Да, ему хватало. Или, во всяком случае, свой нынешний удел он не променял бы ни на что другое — и этого не скрывал. А всё прочее оставалось его тайной; никто не знал, с чем ему приходилось мириться и как трудно это ему давалось. Гордость, целомудрие, сдержанность, приверженность высшим целям… Он цеплялся за эти слова, чтобы легче было переносить явное нежелание Александра, коренившееся где-то в душе, так глубоко, что спрашивать невозможно. Может быть, что колдовство Олимпии оставило шрамы на душе её сына?
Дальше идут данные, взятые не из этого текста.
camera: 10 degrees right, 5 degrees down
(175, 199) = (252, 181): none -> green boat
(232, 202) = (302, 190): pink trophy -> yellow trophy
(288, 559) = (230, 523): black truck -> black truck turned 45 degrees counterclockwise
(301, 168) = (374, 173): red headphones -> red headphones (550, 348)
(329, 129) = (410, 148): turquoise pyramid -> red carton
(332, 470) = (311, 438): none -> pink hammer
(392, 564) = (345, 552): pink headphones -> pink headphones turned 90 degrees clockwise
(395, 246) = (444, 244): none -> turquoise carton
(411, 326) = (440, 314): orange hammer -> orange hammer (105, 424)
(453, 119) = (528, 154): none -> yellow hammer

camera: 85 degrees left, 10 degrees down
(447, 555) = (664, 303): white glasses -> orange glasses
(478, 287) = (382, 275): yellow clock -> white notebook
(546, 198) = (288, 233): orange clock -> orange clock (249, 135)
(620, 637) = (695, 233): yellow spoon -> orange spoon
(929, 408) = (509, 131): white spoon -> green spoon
Или пример отца?.. Или дело в том, — думал Гефестион, — что только здесь он не стремится к главенству, а вся остальная его натура восстаёт против этого?.. Ведь первенство ему дороже жизни… Однажды в темноте он прошептал по-македонски: “Ты у меня первый и последний, ” — но непонятно, что тогда прозвучало в голосе его: экстаз или невыносимая печаль. Правда, почти всегда он бывал открыт и от близости не уклонялся, — но словно не считал это таким уж важным. Можно было подумать, акт любви состоит для него в том, чтобы просто лежать рядом и разговаривать.
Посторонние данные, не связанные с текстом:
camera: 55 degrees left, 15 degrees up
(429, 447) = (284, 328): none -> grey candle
Он говорил о человеке и о судьбе; о словах, которые слышал во сне от говорящих змей; о действиях кавалерии против пехоты и лучников… Он цитировал Гомера о героях, Аристотеля о Всемирном Разуме, Солона о любви; говорил о тактике персов и о воинственности фракийцев, о своей умершей собаке, о красоте дружбы… Разбирал поход Десяти Тысяч Ксенофонта, шаг за шагом, от Вавилона к морю… Пересказывал дворцовые сплетни и разговоры в штабе и в казармах; поверял самые тайные секреты обоих своих родителей… Размышлял вслух о природе души в жизни и в смерти, и о природе богов; говорил о Геракле и Дионисе, и о том, что при Желании (с большой буквы! ) можно достичь всего…
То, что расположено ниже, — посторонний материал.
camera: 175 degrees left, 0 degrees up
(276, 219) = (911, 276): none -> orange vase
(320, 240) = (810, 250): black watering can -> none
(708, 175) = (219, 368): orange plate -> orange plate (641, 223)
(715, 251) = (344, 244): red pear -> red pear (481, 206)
Так бывало везде: в постели, где-нибудь в скалах, в лесу… Гефестион, бывало, обхватывал его за талию или клал ему голову на плечо — и слушал, стараясь утихомирить шумное сердце своё. Он понимал, что ему говорится всё, — и был горд несказанно! Но с этой гордостью мешался и благоговейный трепет, и нежность, и мука, и чувство собственной вины… Он терял нить, боролся с собой, снова улавливал смысл речи — и обнаруживал, что не может вспомнить, о чём только что говорил Александр. Ему в ладони высыпались несметные сокровища — и ускользали меж пальцев, пока его мысли терялись в ослепляющих миражах, навеянных желанием. В любой момент Александр мог спросить, что он думает о том и том: ведь он был гораздо больше чем просто слушатель… Зная это, он снова старался вникнуть — и часто увлекался, даже против воли: Александр умел передать свои образы, как другие передают страсть. Иногда, когда он особенно загорался и испытывал благодарность за то, что его поняли, — Желание, которое может достичь всего, подсказывало нужное слово или прикосновение… Тогда Александр глубоко вздыхал, словно из самой глубины своего существа, и шептал что-нибудь по-македонски, на языке своего детства. И всё бывало хорошо, или — по крайней мере — так хорошо, насколько это вообще возможно.
Он любил давать, богам или людям — одинаково; он хотел быть непревзойдённым в этом, как и во всём остальном; он любил Гефестиона — и простил ему, раз и навсегда, что тот нуждается в нём вот так… И свою глубокую меланхолию потом переносил без жалоб, как рану. Платить приходится за всё… Но если после этого он бросал дротик мимо цели или выигрывал скачку с отрывом только в два корпуса вместо трёх — Гефестион всегда подозревал, что он клянёт себя за утрату мужества, хоть и не выдаёт этого ни единым словом или взглядом.